La multitude des soins de la vie soutient facilement ceux à qui tout suffit et que tout passionne ; mais il faut des sensations profondes à qui peut sentir profondément. Ces hommes que la nature entraîne si puissamment, et que l’art laisse insensible, éprouvent souvent cet état de suspension et de léthargie où tous les objets se décolorent, toutes les facultés s’éteignent, et la vie ne paroît plus qu’une pénible vanité. Homme de la nature cherche alors dans l’action des objets inanimés l’occasion de ce mouvement intérieur que tu ne peux plus produire[2]. C’est en cela surtout que tu éprouveras combien nos villes sont tristes et insuffisantes à ces besoins auxquels on n’a pas songé, parce qu’ils ne sont pas ceux de l’existence, mais ceux du bonheur[3]. C’est dans les lieux sauvages que le solitaire reçoit de l’inanimé même une facile énergie ; vois-le sur cette rive dans l’ombre des vallées. Assis sur le tronc mousseux du sapin renversé, il considère cette tige superbe que les ans ont nourrie, et que les ans ont stérilisée ; et ces plantes nombreuses étouffées sous sa vaste ruine, et la vaine puissance de ses branches ensevelies sous les eaux tranquilles qu’elles protégèrent trois siècles de leur orgueilleux ombrage. Il écoute le vent de la montagne qui descend s’engouffrer dans la forêt ténébreuse, et s’efforce par intervalle de l’agiter dans sa profondeur. Il suit dans sa chûte la feuille qui se détache des hêtres ; un souffle invisible la porte sur l’onde agitée : c’est l’instant imprévu où la multitude animée, dont elle étoit l’aliment et la patrie, doit finir dans l’abîme des eaux ses destinées éphémères.

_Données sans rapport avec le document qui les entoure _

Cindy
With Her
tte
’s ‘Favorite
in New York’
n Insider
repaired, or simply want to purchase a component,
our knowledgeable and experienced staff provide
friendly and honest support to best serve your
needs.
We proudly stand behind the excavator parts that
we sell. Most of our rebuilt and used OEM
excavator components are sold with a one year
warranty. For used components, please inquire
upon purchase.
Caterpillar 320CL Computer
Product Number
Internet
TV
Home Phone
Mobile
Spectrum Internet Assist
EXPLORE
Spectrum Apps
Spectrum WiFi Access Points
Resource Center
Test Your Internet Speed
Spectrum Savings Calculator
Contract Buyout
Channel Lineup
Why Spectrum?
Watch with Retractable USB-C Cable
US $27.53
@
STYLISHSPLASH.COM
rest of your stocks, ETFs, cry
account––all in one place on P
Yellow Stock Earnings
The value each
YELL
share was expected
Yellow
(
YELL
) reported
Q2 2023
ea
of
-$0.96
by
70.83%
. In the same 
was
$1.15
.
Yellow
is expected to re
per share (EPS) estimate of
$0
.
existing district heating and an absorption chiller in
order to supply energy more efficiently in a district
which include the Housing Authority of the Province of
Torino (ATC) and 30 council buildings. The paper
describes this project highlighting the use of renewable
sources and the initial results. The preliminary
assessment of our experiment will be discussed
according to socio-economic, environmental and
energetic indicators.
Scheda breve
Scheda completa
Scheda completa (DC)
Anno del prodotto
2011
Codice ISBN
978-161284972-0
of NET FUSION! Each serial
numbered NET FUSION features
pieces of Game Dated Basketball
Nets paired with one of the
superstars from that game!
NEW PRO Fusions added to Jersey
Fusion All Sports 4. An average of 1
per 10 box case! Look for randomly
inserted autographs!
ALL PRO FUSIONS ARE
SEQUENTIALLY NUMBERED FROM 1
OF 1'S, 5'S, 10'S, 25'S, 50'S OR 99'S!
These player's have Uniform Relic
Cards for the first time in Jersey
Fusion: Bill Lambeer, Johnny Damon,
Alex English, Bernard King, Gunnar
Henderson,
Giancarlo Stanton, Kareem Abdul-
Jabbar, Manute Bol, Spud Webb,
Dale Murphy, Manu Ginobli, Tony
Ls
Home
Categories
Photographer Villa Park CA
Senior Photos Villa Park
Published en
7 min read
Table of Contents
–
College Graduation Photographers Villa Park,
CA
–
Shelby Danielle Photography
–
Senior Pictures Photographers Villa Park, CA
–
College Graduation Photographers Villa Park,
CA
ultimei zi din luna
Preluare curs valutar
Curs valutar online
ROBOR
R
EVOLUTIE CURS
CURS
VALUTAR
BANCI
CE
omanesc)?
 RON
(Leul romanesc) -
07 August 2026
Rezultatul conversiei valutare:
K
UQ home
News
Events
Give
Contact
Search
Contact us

Il observe ce roc immobile dont vingt siècles ont commencé l’irrésistible destruction. Les eaux ont fatigué sa base de leurs perpétuelles ondulations ; l’effort de l’air a desséché son front ruineux : dans ses fentes imperceptibles le lichen et la mousse se sont introduits pour le dévorer en silence ; étalés racines tortueuses d’un yf encore foible et déjà vieux, travaillent constamment à séparer ses parties entr’ouvertes. Le conçois-tu bien ce solitaire ? conçois-tu tout ce qu’il éprouve au sein du mouvement et du silence, de la végétation et des ruines ? le vois-tu s’avancer avec les ondes, se courber avec les branches, frémir avec l’oiseau fugitif ? le sens-tu quand la feuille tombe, quand l’aigle crie, quand le roc se fend ?…


  1. Émile, liv. V.
  2. Nous sommes modifiés par les sensations que nous recevons maintenant des objets extérieurs, et par les traces conservées des sensations reçues….. Quand nous n’éprouvons que ce qui est, il n’y a pas d’opposition entre nous et les choses, entre nous-mêmes sous un rapport, et nous-mêmes sous un autre rapport ; alors nous ne sommes pas malheureux de cette sorte de discordance fléau de l’homme social. Lorsque les organes de la pensée ont contracté l’habitude d’une perpétuelle activité, ils la conservent même dans le repos des autres organes. L’ennui est le sentiment de cette opposition entre cette agitation et ce repos partiels. L’inaction ne produit pas l’ennui lorsque la tête se repose avec les bras ; mais la nôtre, toujours agitée, nous fait éprouver, dans le repos de ce qui nous environne, un vide sinistre ou une résistance pénible, dès que nous cessons un mouvement corporel assez considérable pour forcer les organes de la pensée à se modifier selon les autres organes dans une harmonie qui fait le bonheur.
  3. Chose d’un ordre absolument secondaire, et auquel les politiques n’abaisseront point leurs grandes vues.